Una sentenza che, in sintesi, accoglie un’omologa del piano di ristrutturazione dei debiti del consumatore. A firmarla è il giudice Francesca Grotteria del tribunale di Terni in seguito al ricorso presentato da un 40enne nell’ambito di una pocedura di sovraindebitamento: ‘tagliata’ così una cifra di poco superiore ai 100 mila euro.
La ragione
Un iter che ha coinvolto Credit Factor Spa, ViviBanca Spa, Agenzia delle entrate e anche il Comune di Narni tra osservazioni presentati e decreti di ammissione. «Si rileva – la puntualizzazione nella sentenza – come l’origine del sovraindebitamento sia da ascrivere specificamente alla contrazione di obbligazioni per scopi estranei alla attività lavorativa svolta dal ricorrente, lavoratore dipendente a tempo indeterminato, che, nel corso degli anni, ha contratto debiti per motivi personali e familiari al di fuori di qualsivoglia attività professionale, produttiva o commerciale». In più «lo stato di sovraindebitamento non può ritenersi cristallizzato in un momento particolare, fotografato ai fini dell’accertamento del grado di colpa del debitore, ma va letto nel suo sviluppo dinamico, in relazione ai molteplici fattori che caratterizzano sovente l’ingresso del consumatore in detta condizione». Tutto a causa di un acquisto immobile destinato a prima abitazione nel 2010 con contrazione di un mutuo ipotecario da 80 mila euro.
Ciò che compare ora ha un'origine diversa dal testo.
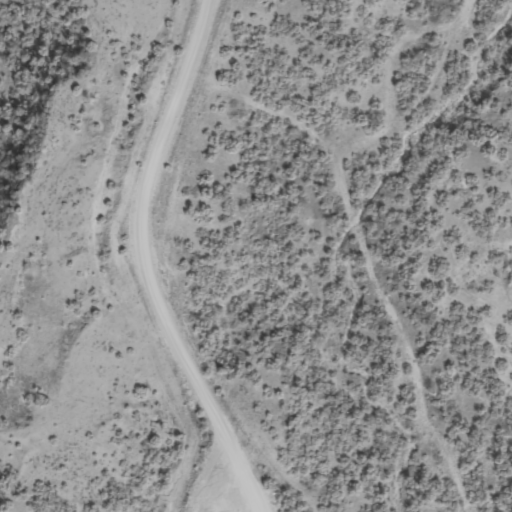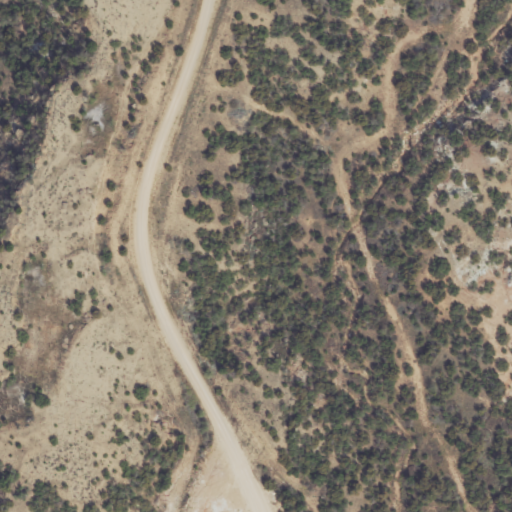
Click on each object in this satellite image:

Poi problemi vari, impossibilità di sospensione e bene venduto all’asta. Nel corso del tempo è stato azionato il titolo esecutivo da parte della banca per un credito residuo da 111 mila euro. Tuttavia complessivamente – considerando tutto – l’esposizione debitoria del ricorrente era di 164 mila euro a fronte di un reddito annuale netto di 21 mila euro, tra l’altro ridotto per la cessione del quinto stipendiale e di un pignoramento del quinto: «È pertanto evidente, sulla base del raffronto tra attivo a disposizione ed ammontare dei debiti come ricorra nella fattispecie la situazione di crisi, se non di insolvenza, in capo all’odierno ricorrente».
Esito positivo
Il tribunale ha dato il via libera perché le «condizioni socio-economiche del ricorrente a permettere di affermare la concreta fattibilità del piano». Ammissibilità giuridica verificata, così come la fattibilità: «Deve espressamente disporsi la cessazione del prelievo ‘coattivo’ dallo stipendio mensile dal medesimo percepito, in quanto incompatibile con la presente statuizione di omologa». Con tanto di disposizione di stop ad azioni cautelari od esecutive sul patrimonio del debitore. A difendere il 40enne ci ha pensato l’avvocato Debora Castellani, mentre il professionista nominato in qualità di Occ – Organismo di composizione della crisi, imparziale e indipendente – è il collega Matteo Mandò: «Una sentenza che dimostra che il problema del debito si può risolvere, non si deve mollare anche quando la situazione sembra critica», sottolinea in merito Castellani.